--- Your goal ---
Using the records below, copy exactly the part that opens with the line holding "Panel set 1: Row" and closes with the line holding "Panel set 2: Top", minus the pictures.

--- Listed records ---
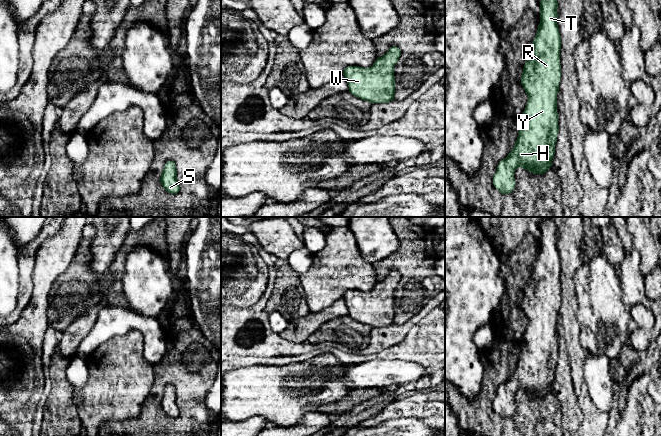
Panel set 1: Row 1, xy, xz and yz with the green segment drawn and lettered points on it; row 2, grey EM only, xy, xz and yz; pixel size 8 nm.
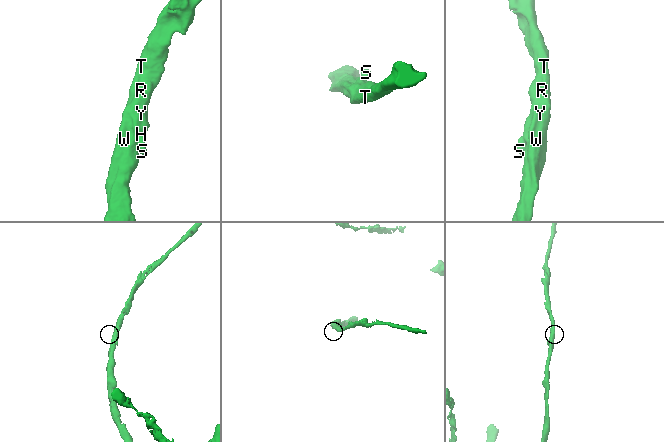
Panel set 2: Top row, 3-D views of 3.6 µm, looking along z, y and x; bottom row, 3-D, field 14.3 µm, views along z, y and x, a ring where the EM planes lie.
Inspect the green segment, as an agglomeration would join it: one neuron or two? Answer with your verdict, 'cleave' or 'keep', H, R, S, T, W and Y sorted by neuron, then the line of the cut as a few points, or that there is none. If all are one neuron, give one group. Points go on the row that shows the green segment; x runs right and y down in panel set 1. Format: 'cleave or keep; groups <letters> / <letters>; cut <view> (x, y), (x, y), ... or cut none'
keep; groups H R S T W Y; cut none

--

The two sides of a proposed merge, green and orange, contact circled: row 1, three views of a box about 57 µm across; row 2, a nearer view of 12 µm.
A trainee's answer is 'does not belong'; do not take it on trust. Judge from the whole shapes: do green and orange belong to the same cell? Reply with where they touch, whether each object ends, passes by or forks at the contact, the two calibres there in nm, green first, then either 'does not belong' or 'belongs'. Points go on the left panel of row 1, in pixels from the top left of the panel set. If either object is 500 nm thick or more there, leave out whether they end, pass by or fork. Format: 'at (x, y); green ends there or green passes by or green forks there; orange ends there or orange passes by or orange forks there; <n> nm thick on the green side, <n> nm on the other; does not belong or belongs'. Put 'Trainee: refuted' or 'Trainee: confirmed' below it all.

...

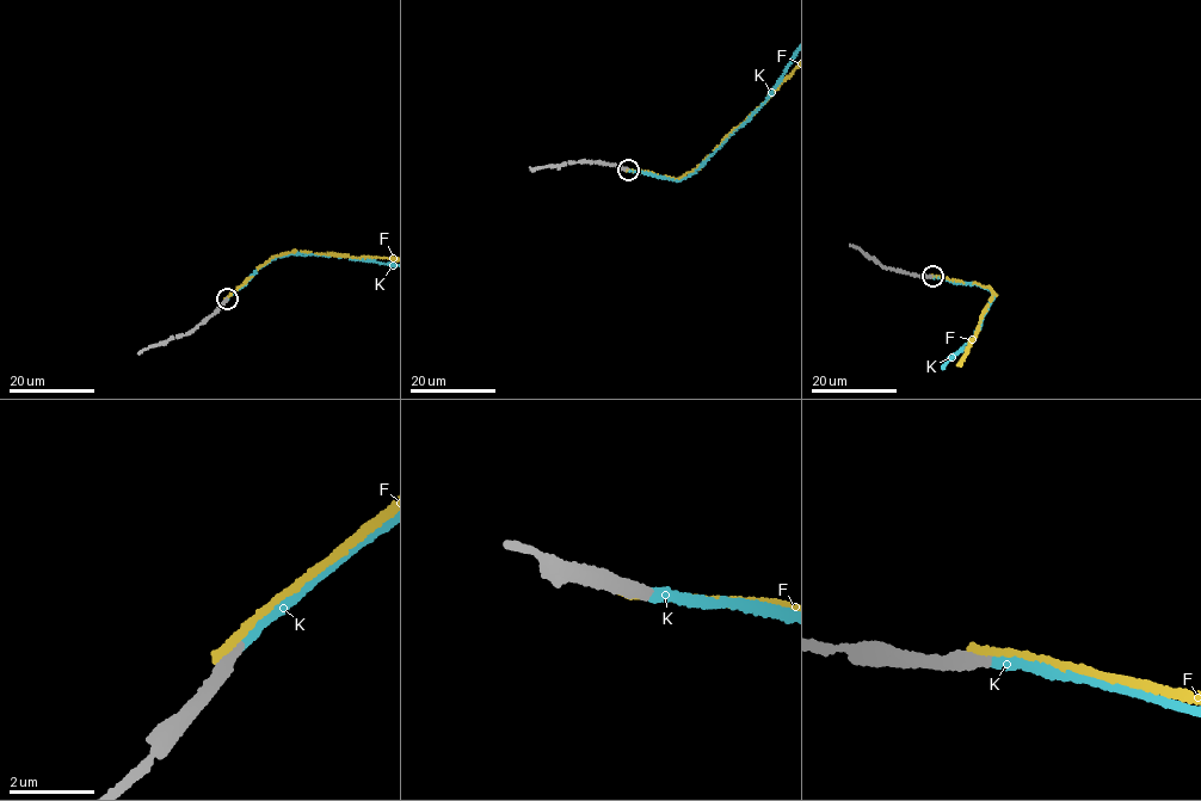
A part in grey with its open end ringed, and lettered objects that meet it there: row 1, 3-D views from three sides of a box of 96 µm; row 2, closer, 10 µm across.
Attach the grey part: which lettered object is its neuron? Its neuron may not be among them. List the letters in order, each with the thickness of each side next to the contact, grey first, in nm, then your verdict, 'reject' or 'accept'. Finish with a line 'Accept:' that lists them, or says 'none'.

--- Exercise response ---
Panel set 1: Row 1, xy, xz and yz with the green segment drawn and lettered points on it; row 2, grey EM only, xy, xz and yz; pixel size 8 nm.
Panel set 2: Top row, 3-D views of 3.6 µm, looking along z, y and x; bottom row, 3-D, field 14.3 µm, views along z, y and x, a ring where the EM planes lie.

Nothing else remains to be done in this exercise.